### Task statement
Transcribe the data as written, minus images.

### Collected material

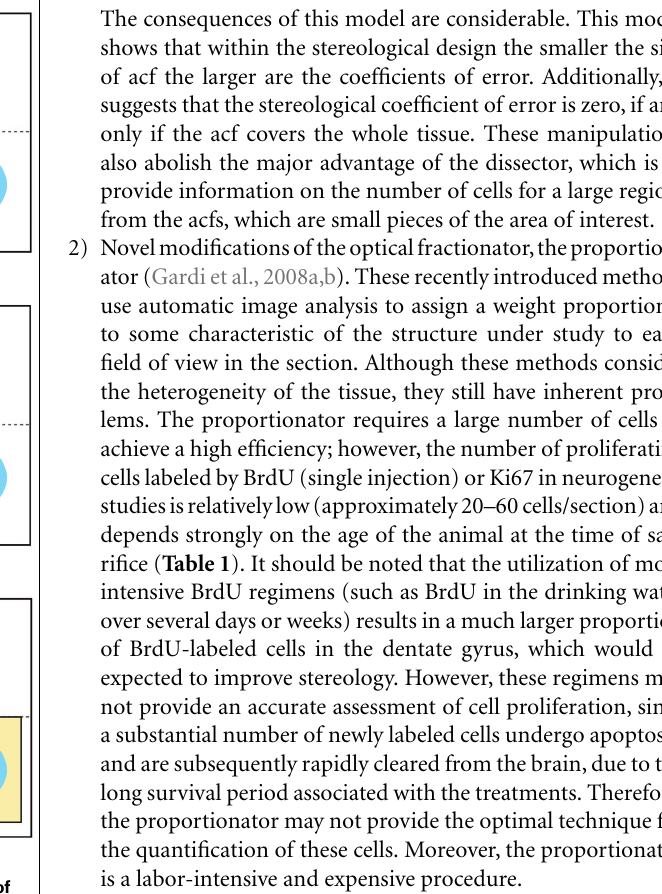
FIGURE 1 | Schematic representation of different sizes of the “area of the counting frame” ( acf , shown as rectangular beige windows), superimposed on the dentate gyrus of the hippocampus (granular cell layer shown in blue and labeled proliferated cells depicted as brown dots). Enlargement of the acf by optical fractionators is a common method used to improve the accuracy of the quantification results. For example, in (A) none of the labeled cells fall within the small counting frames, whereas in (C) , the larger counting frames capture all of the labeled cells, due to the irregular distribution of the labeled cells. Increasing the size of the acf s clearly gives better results, but the existence of labeled cell clusters (non-homogeneity) suggests a strong dependency between the size of the acf s and the efficacy of this technique [note that the cell cluster located near the apex of the dentate gyrus is captured by the counting frames in (C) but not (B) ].The large acf s depicted in (C) cover most of the area of the dentate gyrus and therefore, the counting results are comparable with absolute cell counting for the same area.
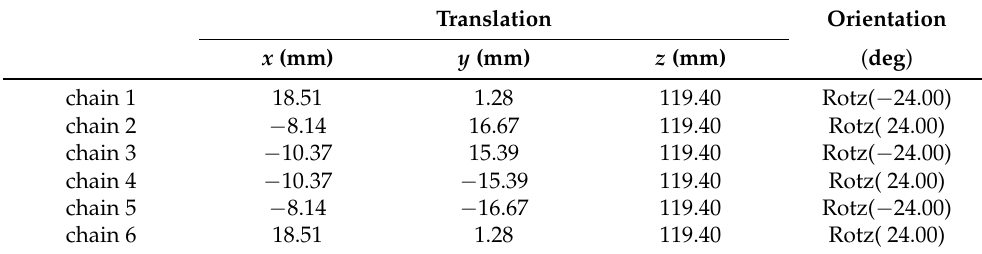
Table 2. Initial rigid displacement of each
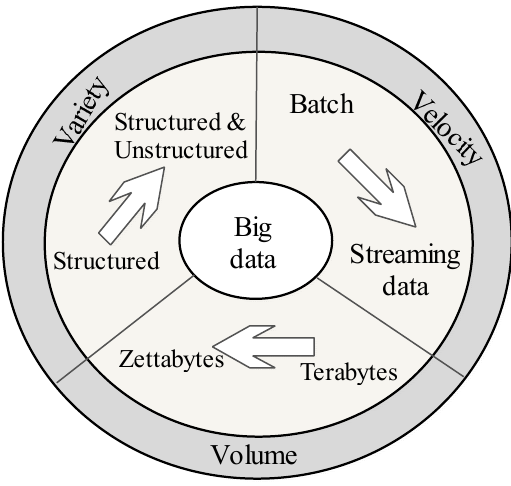
Figure 2. The Gartner’s Vector model .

### Output of the task
FIGURE 1 | Schematic representation of different sizes of the “area of the counting frame” ( acf , shown as rectangular beige windows), superimposed on the dentate gyrus of the hippocampus (granular cell layer shown in blue and labeled proliferated cells depicted as brown dots). Enlargement of the acf by optical fractionators is a common method used to improve the accuracy of the quantification results. For example, in (A) none of the labeled cells fall within the small counting frames, whereas in (C) , the larger counting frames capture all of the labeled cells, due to the irregular distribution of the labeled cells. Increasing the size of the acf s clearly gives better results, but the existence of labeled cell clusters (non-homogeneity) suggests a strong dependency between the size of the acf s and the efficacy of this technique [note that the cell cluster located near the apex of the dentate gyrus is captured by the counting frames in (C) but not (B) ].The large acf s depicted in (C) cover most of the area of the dentate gyrus and therefore, the counting results are comparable with absolute cell counting for the same area.
Table 2. Initial rigid displacement of each
Figure 2. The Gartner’s Vector model .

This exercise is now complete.